Wednesday, March 22, 2006

Tuesday, March 21

Another day gone by so fast! I was able to get off work early on Tuesday so that I could make it to this week's art event on time. I had to leave right after a meeting at 4:15 (I LOVE MEETINGS) and head over to the Contemporary Museum of Art up on Chicago Street. I stopped for a Dunkin Donut on the way :) and was a bit early for our check in time of 5pm.
That museum is so industrial-looking. It reminded me of the Contemporary Museum we went to in Ottawa this christmas...very open, almost empty, artsy, up-to-you interpretation. The main exhibit was the Andy Warhol prints exhibit.
A few projects caught my attention, the first was the huge baby. It looked so real, except for the hair! but it was about 3 feet tall. I read that parts of it were enhanced/enlarged for emotional effect. It was made of mixed media materials (fake hair that looks "real," etc.) I couldn't figure out if the baby was made of porcelain or clay or what, but it was cool.
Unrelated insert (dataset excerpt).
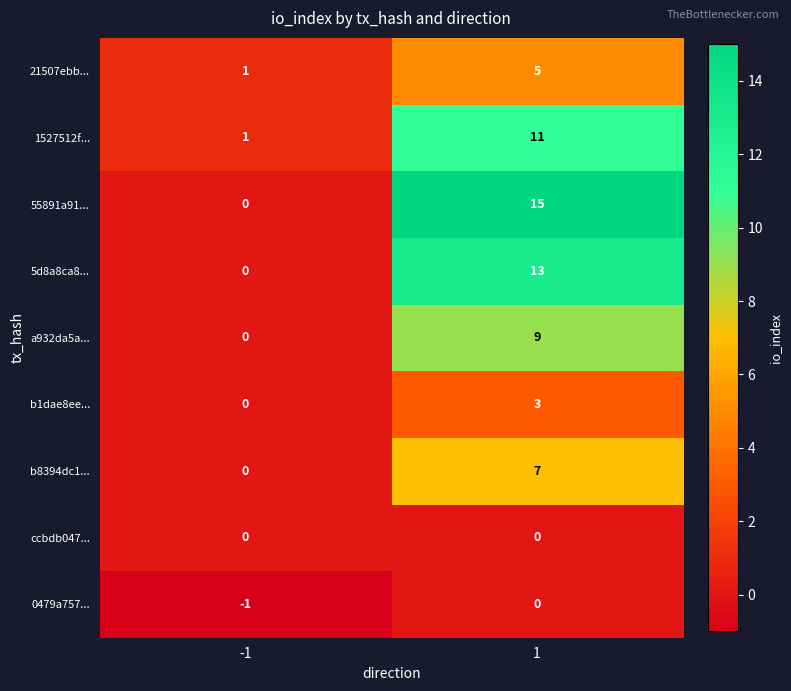

How many data points does each series have?

2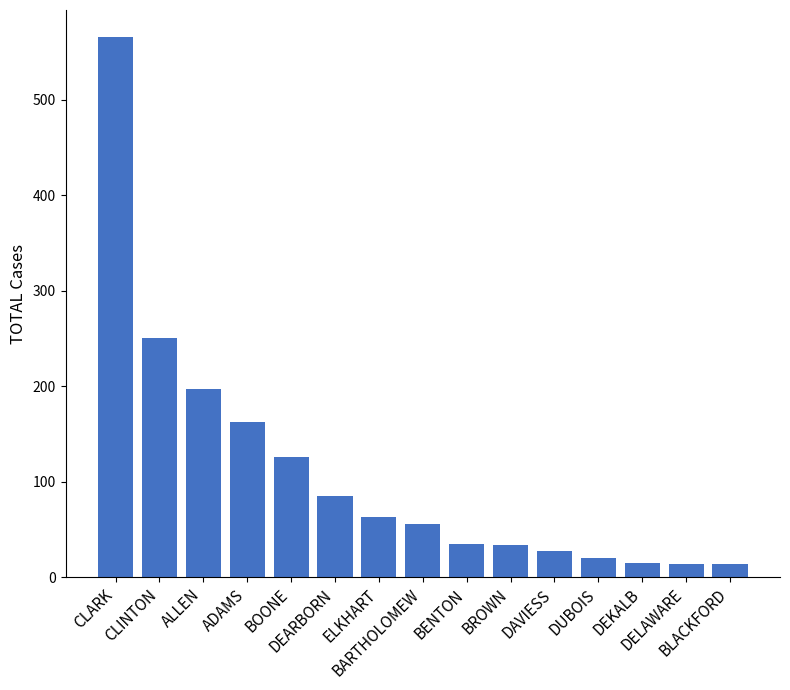

At which label is the value closest to 290?

CLINTON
There was also another human-like statue thing upstairs that was the body and head of a boy, but the face was Hitler. The exhibit was called "HIM" and that's all it was. We walked through three rooms of emptiness before coming into a room with this one boy kneeling befrore a wall. You walk in and see the back of the boy, expecting to see a cute little boy kneeling, but you walk around and see the face of Hitler. Kinda creepy.
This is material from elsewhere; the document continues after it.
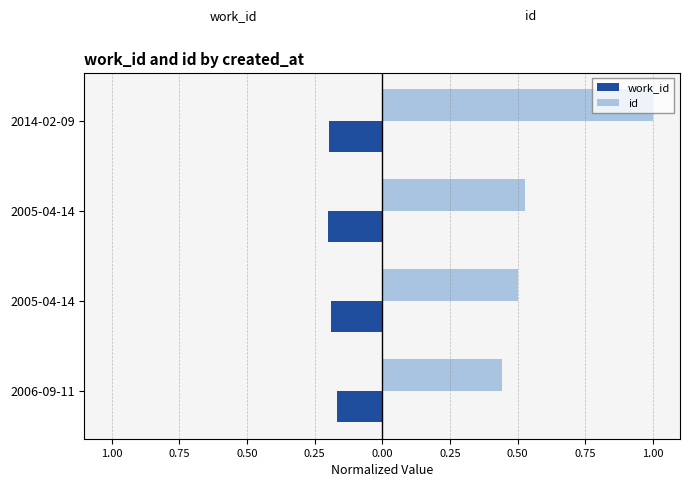

Which series has the largest total across all categories?

id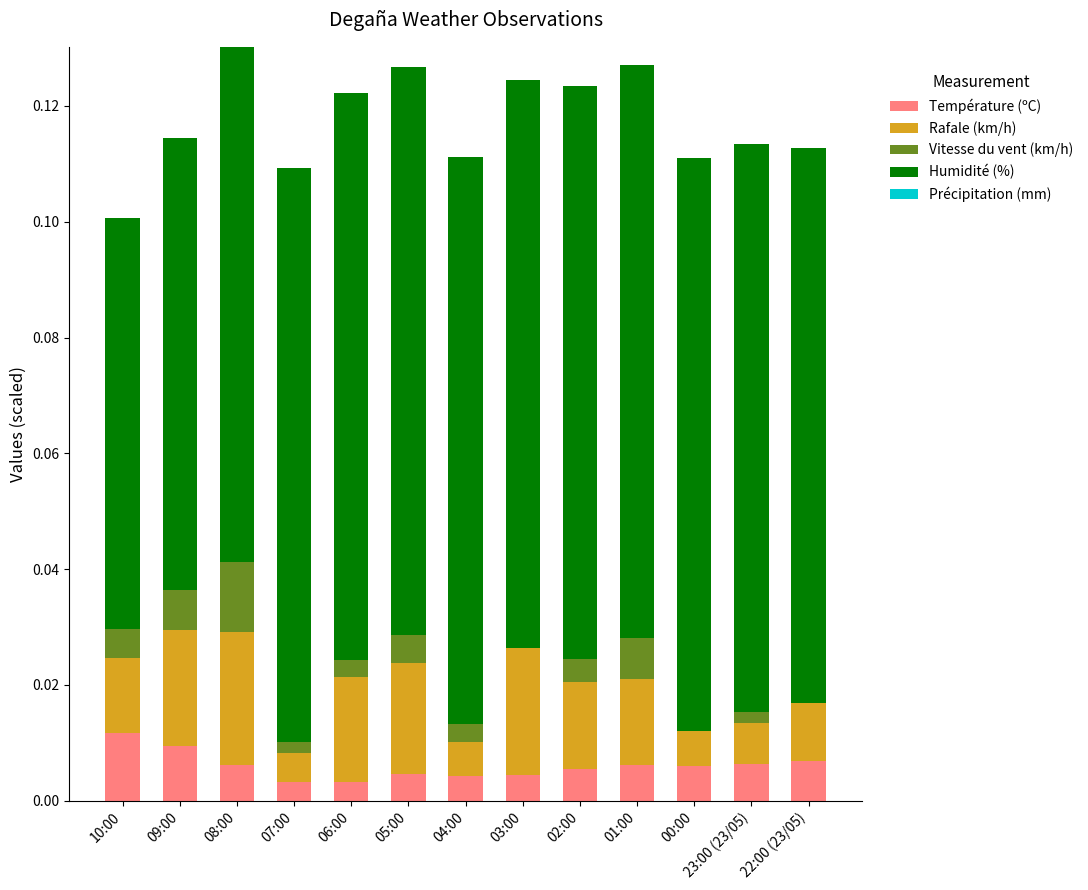

What position from the left is 22:00 (23/05)?

13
My favorite exhibit was the simplicity pictures on the main floor just before going upstairs. They were so simple at first, yet if you looked at them longer you could see more and more detail. That's the kind of photography I'd love to do if I did still shots. I like taking pictures of people, but that kind of scenery appeals to me too.
Other things at the CMA that stood out to me: Light room (Pink and Gold lights set up in random bars across the walls), different mobiles, video with just the mouth and teeth of someone talking, cool steps, the naked man statue, the rug-looking painting of different weights of paint dots in the pattern of a spiral, the original prints with which Andy Warhol did his art, different ways words can symbolize art, the vast whiteness and simplicity of the inside. the mixed media room exhibit with strings across the room and tiny town in the corner, and right as you walk into the museum you see cool white shiny box-like squares on the wall. (Sorry-I can't describe them better than that...I could draw them though)

I was amazed at how people could describe their art. One of the canvas paintings was a black border with a red line border just inside of that. Nothing but white inside of the borders. Then they went on to describe how the black line keeps going and what that represents and other bs about the white space representing something else. I could do that! I could paint that exact painting with no training whatsoever.
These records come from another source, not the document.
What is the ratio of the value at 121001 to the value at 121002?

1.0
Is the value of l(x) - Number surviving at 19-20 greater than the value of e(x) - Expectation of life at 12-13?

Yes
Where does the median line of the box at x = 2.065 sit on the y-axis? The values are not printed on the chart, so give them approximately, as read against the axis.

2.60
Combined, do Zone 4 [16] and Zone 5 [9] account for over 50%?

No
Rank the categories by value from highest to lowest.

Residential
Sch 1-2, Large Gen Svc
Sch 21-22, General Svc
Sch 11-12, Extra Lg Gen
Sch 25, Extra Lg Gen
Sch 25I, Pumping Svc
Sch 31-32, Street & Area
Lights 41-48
I wonder what it takes for such simple art like that to get into this prestigious museum. I could just put a black dot on a page and explain it as something significant and it would probably sell for hundreds of dollars if the explanation was crazy enough. Amazing.
We stayed at the museum until around 7. The bookstore was funny and had sweet books like "50 boyfriends worse than yours," "50 things to do with a wife", CD of noises for a nosy neighbor (ie, screeming baby, party of over 200 people, full-fledged fight, banging pots and pans, etc.) Humorous stuff but also artsy books and texts as well.

Again, I went to bed early and didn't go on the computer. Hence, the lack of blogs and emails in the last few days.